READING PASSAGE:
*** Block opens ***

Let’s say I’m driving down a rural street at night. I’m doing the posted speed limit of 50mph when all of a sudden someone backs their car out of their driveway into the street. Their car is occupying both lanes when the driver sees me coming directly at them, panics, and freezes. I quickly take note that there’s no way for me to stop in time to avoid an impact which would probably kill or at least severely maim us both. Luckily, I notice a field to my right, and quickly cut my wheel to the right while slamming on my brakes. Death is averted, but I run over a log/hit a goat/something else that causes a lot of damage to my car and/or myself, while Dinky McIdiot and his car are completely untouched.
Who is responsible for the damage to my car? Is it something that will go smoothly, or will the insurance companies battle it out for ages before I know?
This is a completely hypothetical situation that has not happened to me or anyone I know, I will not put stock in any answers I receive here, etc., but it’s something I’ve wondered about. I can see it going both ways, since Dinky has obviously been driving recklessly, but it was my decision to veer off into a field and technically his vehicle was not directly involved in the accident.
We’ll say that this happens in New Jersey, since that’s where I do all my driving.

*** Block closes ***

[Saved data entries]
*** Block opens ***

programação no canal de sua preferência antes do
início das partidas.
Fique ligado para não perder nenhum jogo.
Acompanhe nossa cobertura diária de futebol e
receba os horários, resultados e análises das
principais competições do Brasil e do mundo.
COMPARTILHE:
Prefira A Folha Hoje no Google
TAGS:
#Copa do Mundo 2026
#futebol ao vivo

*** Block closes ***

WORK TO COMPLETE:
1 - From the post about the hypothetical crash, reproduce word for word the passage starting with "Who is responsible" and going on through "in the accident.".
2 - In the post about the hypothetical crash, what does the driver backing out of the driveway do? List each action the post gives.

ANSWERS FOR EACH ITEM:
1 -
Who is responsible for the damage to my car? Is it something that will go smoothly, or will the insurance companies battle it out for ages before I know?
This is a completely hypothetical situation that has not happened to me or anyone I know, I will not put stock in any answers I receive here, etc., but it’s something I’ve wondered about. I can see it going both ways, since Dinky has obviously been driving recklessly, but it was my decision to veer off into a field and technically his vehicle was not directly involved in the accident.

2 -
- Backs the car out of the driveway into the street
- Sees the writer coming directly at them
- Panics
- Freezes